China's state-run media also disclosed in February the warhead configuration of the DF-31A, the new long-range ICBM, which indicates that China has developed a maneuvering warhead equipped with thrusters similar to warheads reported on Russia's SS-27 ICBM.

"The objective for both warheads would be to defeat current and future U.S. missile defenses," Mr. Fisher said.

Chinese embassy spokeswoman Wei Xin said in response to the Jane's report that China has a "principled position" in strategic missile development.

"China always supports and actively advocates comprehensive prohibition and thorough destruction of nuclear weapons," she said.

"China endorses international nuclear disarmament and has made unremitting efforts in this regard. Given the completely explicit and transparent nuclear strategy and policy of China, any groundless accusations in this regard are totally unacceptable."

Mexico threat

Drug violence and drug-related murders in Mexico are being watched closely by U.S. intelligence agencies, and the problem poses a national-security challenge to the United States, according to Rep. Peter Hoekstra, Michigan Republican and ranking member of the House Permanent Select Committee on Intelligence.
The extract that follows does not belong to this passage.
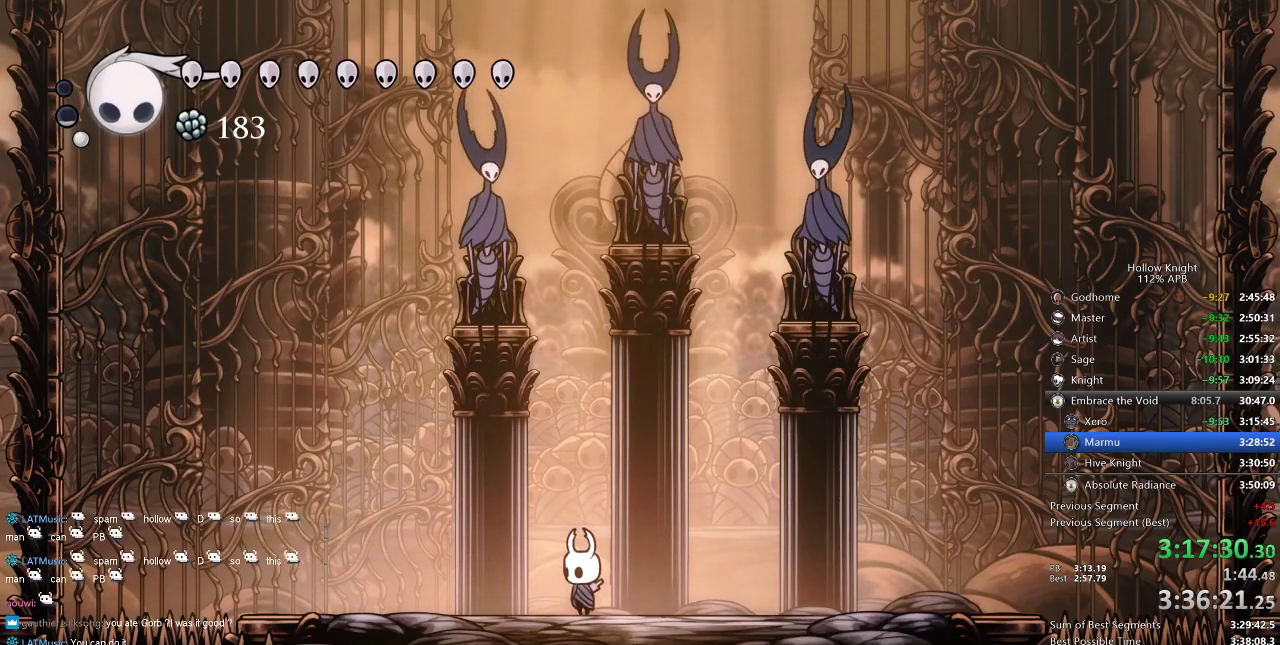
{"keys": [], "events": []}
Mr. Hoekstra said he has been briefed by U.S. intelligence agencies on the threat to the United States posed by drug cartels and related deaths. Mexican drug gangs and related violence have led to the deaths of at least 7,000 people since January 2008, mostly in border regions.

"I think having an unstable government on your border is not the kind of position you want," Mr. Hoekstra said.
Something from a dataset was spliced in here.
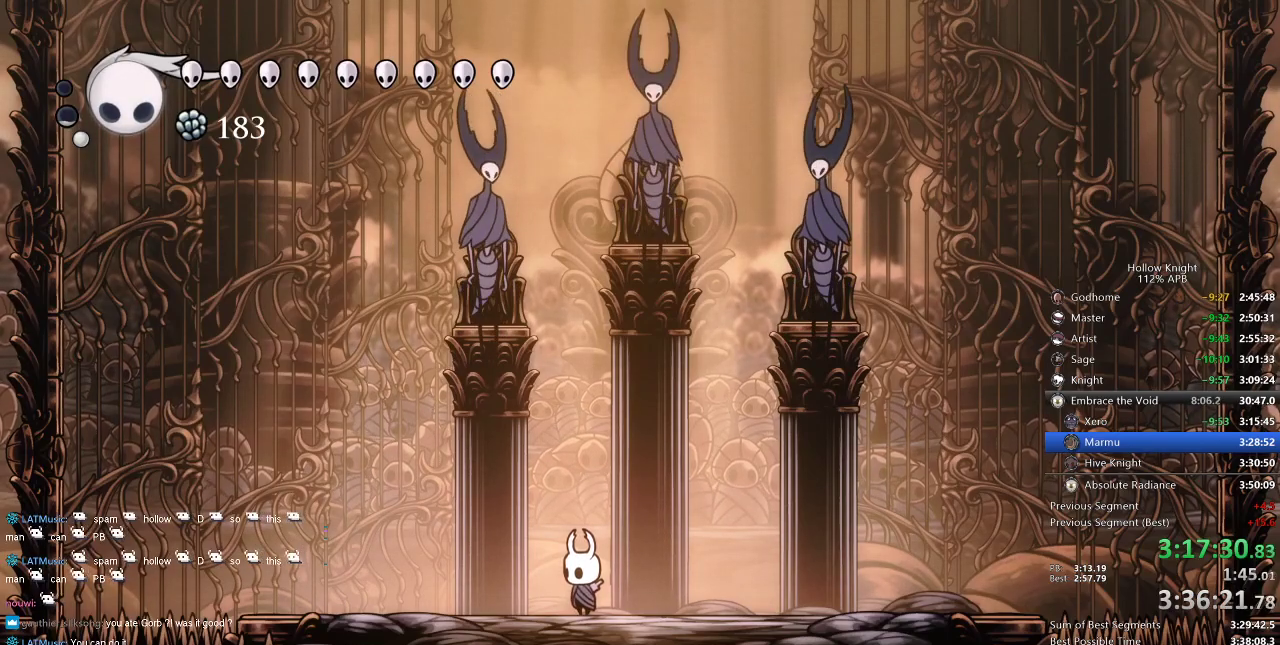
{"keys": ["jump", "right", "up"], "events": [[300, "jump", "down"], [300, "right", "down"], [417, "up", "down"]]}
Secretary of State Hillary Rodham Clinton said in March that the United States is partly to blame for the drug violence because so many Mexican-origin drugs are consumed by Americans and because arms used by drug gangs have been purchased in U.S. border states.

Asked about intelligence assessments of Mexico, a U.S. intelligence official said: "To be sure, there are some serious challenges confronting the Mexican government, including violence in some cities along the U.S. border. And that's a problem for them and for us."

The official, who spoke on condition of anonymity because the data involves sensitive intelligence, said the Mexican government is taking aggressive action in areas hit by drug violence, and a conclusion that the government is unstable "isn't something we're prepared to say."

"Moreover, the fact that the Mexican and U.S. governments both recognize what's going on has allowed our two countries to work more closely together and to get past some of the historical issues that have sometimes crept into the relationship," the official said.

A 2008 report by the U.S. Joint Forces Command that looked at worldwide security trends stated that the Mexican government's infrastructure is "under sustained assault and pressure" from drug cartels and gangs. The report said that if Mexico were to collapse, it would "demand an American response based on the serious implications for homeland security alone."